### YOUR GOAL
Print the listing below exactly, minus its pictures.

### RECORDS SUPPLIED
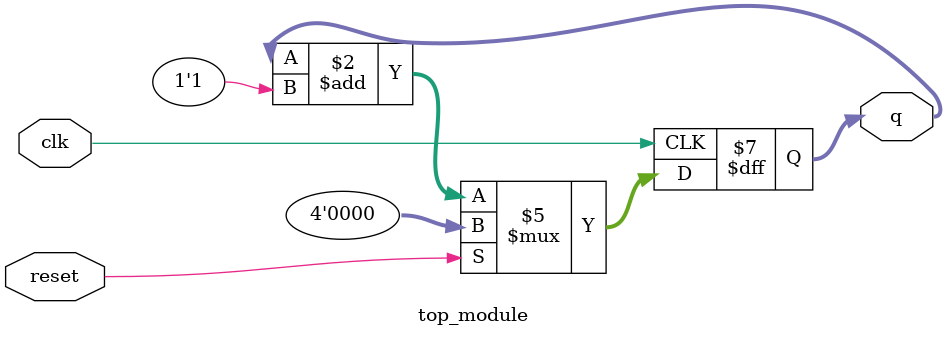
<source format=v>
module top_module (
    input clk,
    input reset,      // Synchronous active-high reset
    output reg [3:0] q);
    
    initial q <= 4'h0; 
    always @(posedge clk)
        begin
            if (reset) q <= 4'h0;
            else q <= q + 1'b1;
        end
endmodule

</source>
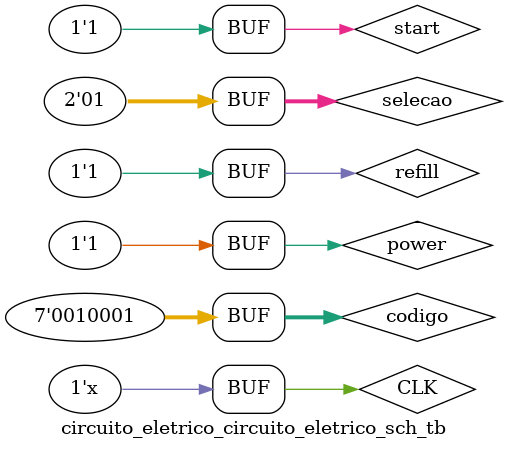
<source format=v>

`timescale 1s/1s

module circuito_eletrico_circuito_eletrico_sch_tb();

// Inputs
reg power;
reg [6:0] codigo;
reg [1:0] selecao;
reg start;
reg refill;
reg CLK;

// Outputs
wire termobloco;
wire bomba;
wire [3:0] reservatorio;
wire [3:0] estado;
wire contador_ligar;

// Instantiate the Unit Under Test (UUT)
circuito_eletrico UUT (
	.power(power), 
	.codigo(codigo), 
	.selecao(selecao), 
	.start(start), 
	.refill(refill), 
	.CLK(CLK), 
	.termobloco(termobloco), 
	.bomba(bomba), 
	.reservatorio(reservatorio), 
	.estado(estado)
);


always 
     #380 CLK = ~CLK;
	initial begin
		{CLK} <= 0;
		power = 0;// Power is off but something was selected (displays "nothing hapens" ) and start has been pressed
		#760;
		power = 1; start =0;	// Power is on, termobloco heats up for 5 seconds 
		#4180;
		codigo = 5'b10011; // Codigo incorreto		 
		#760;
		power = 0;// changed my mind i dont know the code 
		#2280;
		power = 1;// i remembered the code after 3 seconds lets put the power back on
		#760;
		codigo = 5'b10001; // Codigo correto		 
		#760;
		selecao = 2'b10;// selecao	 
		#760;
		start = 1;// start	 
		#3040;
		// proximo café
		start = 0;
		#2280;
		selecao = 2'b01;// selecao	 
		#760;
		start = 1;
		#1520;
		start = 0;
		#1520;
		refill = 1;
		#760;
		start = 1;
		
	end
endmodule

</source>
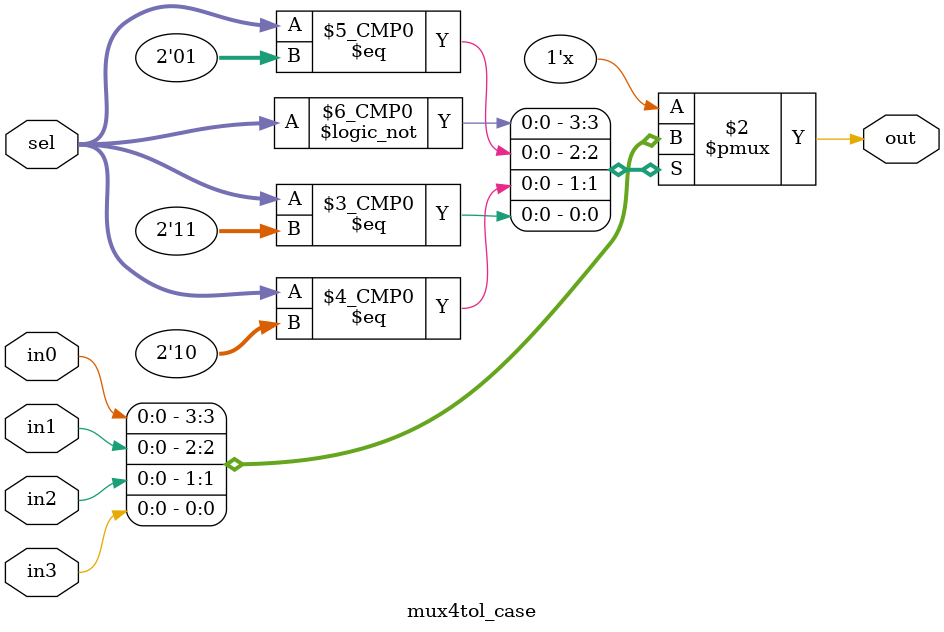
<source format=v>
module mux2to1_cond(	out,
			in0,
			in1,
			sel);
output		out		;
input		in0		;
input		in1		;
input		sel		;

assign	out = (sel)? in1 : in0 ;

endmodule

module mux4to1_inst(	out,
			in0,
			in1,
			sel)    ;
output		out		;
input	[1:0]	in0		;
input	[1:0]	in1		;
input	[1:0]	sel		;

wire 	[1:0]	carry		;

mux2to1_cond		mux4tol_u0(	.out ( carry[0] ),
				.in0 ( in0[0] ),
				.in1 ( in1[0] ),
				.sel ( sel[0] ));

mux2to1_cond		mux4tol_u1(	.out ( carry[1] ),
				.in0 ( in0[1] ),
				.in1 ( in1[1] ),
				.sel ( sel[0] ));

mux2to1_cond		mux4tol_u2(	.out ( out ),
				.in0 ( carry[0] ),
				.in1 ( carry[1] ),
				.sel ( sel[1] ));
endmodule

module mux4to1_if( 	out,
			in0,
			in1,
			in2,
			in3,
			sel);

output		out		;
input		in0		;
input		in1		;
input		in2		;
input		in3		;
input	[1:0]	sel		;

reg 		out		;
always @( sel, in0, in1, in2, in3  ) begin
	if		( sel == 2'b00 ) begin
		out = in0	;
	end else if 	( sel == 2'b01 ) begin
		out = in1	;
	end else if	( sel == 2'b10 ) begin
		out = in2	;
	end else if	( sel == 2'b11 ) begin
		out = in3	;
	end	
end
endmodule



module mux4tol_case(	out,
			in0,
			in1,
			in2,
			in3,
			sel);

output		out		;
input		in0		;
input		in1		;
input		in2		;
input		in3		;
input	[1:0]	sel		;

reg	out	;
//always @( sel, in0, in1, in2, in3)begin
// sel = {sel[1], sel[0]}
always @( sel[0], in0, in1, sel[1], in2, in3 )begin
	case( {sel} )
		2'b00 : out = in0	;
		2'b01 : out = in1	;
		2'b10 : out = in2	;
		2'b11 : out = in3	;
	endcase
end
endmodule



</source>
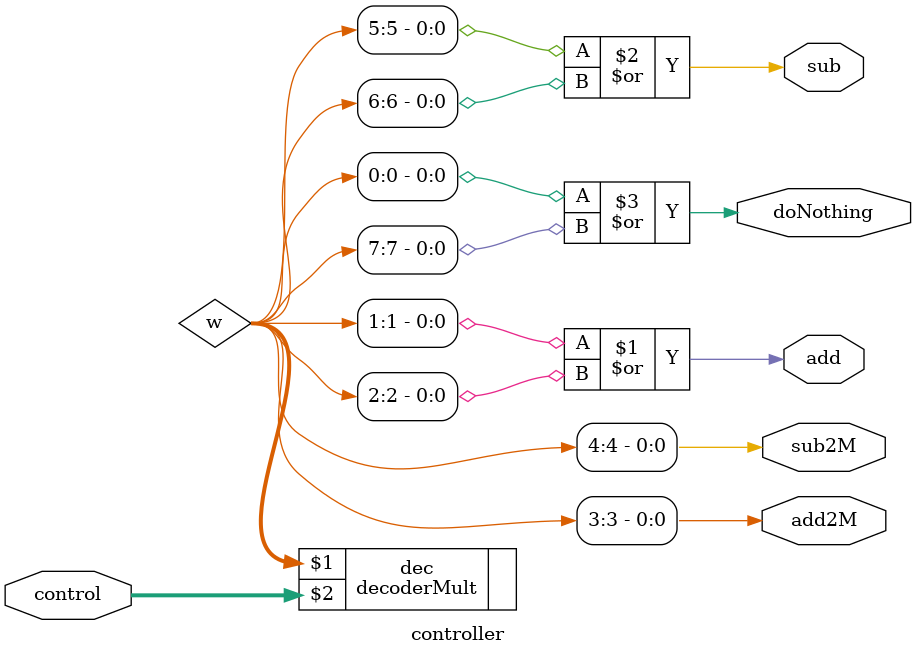
<source format=v>
module controller(control, add, sub, add2M, sub2M, doNothing);
	input [2:0] control;
	output add, sub, add2M, sub2M, doNothing;

	wire [7:0] w;

	decoderMult dec(w, control);

	or addAND(add, w[1], w[2]);
	or subAND(sub, w[5], w[6]);
	or doNothingAND(doNothing, w[0], w[7]);
	assign add2M = w[3];
	assign sub2M = w[4];

endmodule
</source>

### SOLUTION TO THE PROBLEM
<source format=v>
module top_module (
    input clk,
    input reset,      // Synchronous active-high reset
    output reg [3:0] q);
    
    initial q <= 4'h0; 
    always @(posedge clk)
        begin
            if (reset) q <= 4'h0;
            else q <= q + 1'b1;
        end
endmodule

</source>
<source format=v>

`timescale 1s/1s

module circuito_eletrico_circuito_eletrico_sch_tb();

// Inputs
reg power;
reg [6:0] codigo;
reg [1:0] selecao;
reg start;
reg refill;
reg CLK;

// Outputs
wire termobloco;
wire bomba;
wire [3:0] reservatorio;
wire [3:0] estado;
wire contador_ligar;

// Instantiate the Unit Under Test (UUT)
circuito_eletrico UUT (
	.power(power), 
	.codigo(codigo), 
	.selecao(selecao), 
	.start(start), 
	.refill(refill), 
	.CLK(CLK), 
	.termobloco(termobloco), 
	.bomba(bomba), 
	.reservatorio(reservatorio), 
	.estado(estado)
);


always 
     #380 CLK = ~CLK;
	initial begin
		{CLK} <= 0;
		power = 0;// Power is off but something was selected (displays "nothing hapens" ) and start has been pressed
		#760;
		power = 1; start =0;	// Power is on, termobloco heats up for 5 seconds 
		#4180;
		codigo = 5'b10011; // Codigo incorreto		 
		#760;
		power = 0;// changed my mind i dont know the code 
		#2280;
		power = 1;// i remembered the code after 3 seconds lets put the power back on
		#760;
		codigo = 5'b10001; // Codigo correto		 
		#760;
		selecao = 2'b10;// selecao	 
		#760;
		start = 1;// start	 
		#3040;
		// proximo café
		start = 0;
		#2280;
		selecao = 2'b01;// selecao	 
		#760;
		start = 1;
		#1520;
		start = 0;
		#1520;
		refill = 1;
		#760;
		start = 1;
		
	end
endmodule

</source>
<source format=v>
module mux2to1_cond(	out,
			in0,
			in1,
			sel);
output		out		;
input		in0		;
input		in1		;
input		sel		;

assign	out = (sel)? in1 : in0 ;

endmodule

module mux4to1_inst(	out,
			in0,
			in1,
			sel)    ;
output		out		;
input	[1:0]	in0		;
input	[1:0]	in1		;
input	[1:0]	sel		;

wire 	[1:0]	carry		;

mux2to1_cond		mux4tol_u0(	.out ( carry[0] ),
				.in0 ( in0[0] ),
				.in1 ( in1[0] ),
				.sel ( sel[0] ));

mux2to1_cond		mux4tol_u1(	.out ( carry[1] ),
				.in0 ( in0[1] ),
				.in1 ( in1[1] ),
				.sel ( sel[0] ));

mux2to1_cond		mux4tol_u2(	.out ( out ),
				.in0 ( carry[0] ),
				.in1 ( carry[1] ),
				.sel ( sel[1] ));
endmodule

module mux4to1_if( 	out,
			in0,
			in1,
			in2,
			in3,
			sel);

output		out		;
input		in0		;
input		in1		;
input		in2		;
input		in3		;
input	[1:0]	sel		;

reg 		out		;
always @( sel, in0, in1, in2, in3  ) begin
	if		( sel == 2'b00 ) begin
		out = in0	;
	end else if 	( sel == 2'b01 ) begin
		out = in1	;
	end else if	( sel == 2'b10 ) begin
		out = in2	;
	end else if	( sel == 2'b11 ) begin
		out = in3	;
	end	
end
endmodule



module mux4tol_case(	out,
			in0,
			in1,
			in2,
			in3,
			sel);

output		out		;
input		in0		;
input		in1		;
input		in2		;
input		in3		;
input	[1:0]	sel		;

reg	out	;
//always @( sel, in0, in1, in2, in3)begin
// sel = {sel[1], sel[0]}
always @( sel[0], in0, in1, sel[1], in2, in3 )begin
	case( {sel} )
		2'b00 : out = in0	;
		2'b01 : out = in1	;
		2'b10 : out = in2	;
		2'b11 : out = in3	;
	endcase
end
endmodule



</source>
<source format=v>
module controller(control, add, sub, add2M, sub2M, doNothing);
	input [2:0] control;
	output add, sub, add2M, sub2M, doNothing;

	wire [7:0] w;

	decoderMult dec(w, control);

	or addAND(add, w[1], w[2]);
	or subAND(sub, w[5], w[6]);
	or doNothingAND(doNothing, w[0], w[7]);
	assign add2M = w[3];
	assign sub2M = w[4];

endmodule
</source>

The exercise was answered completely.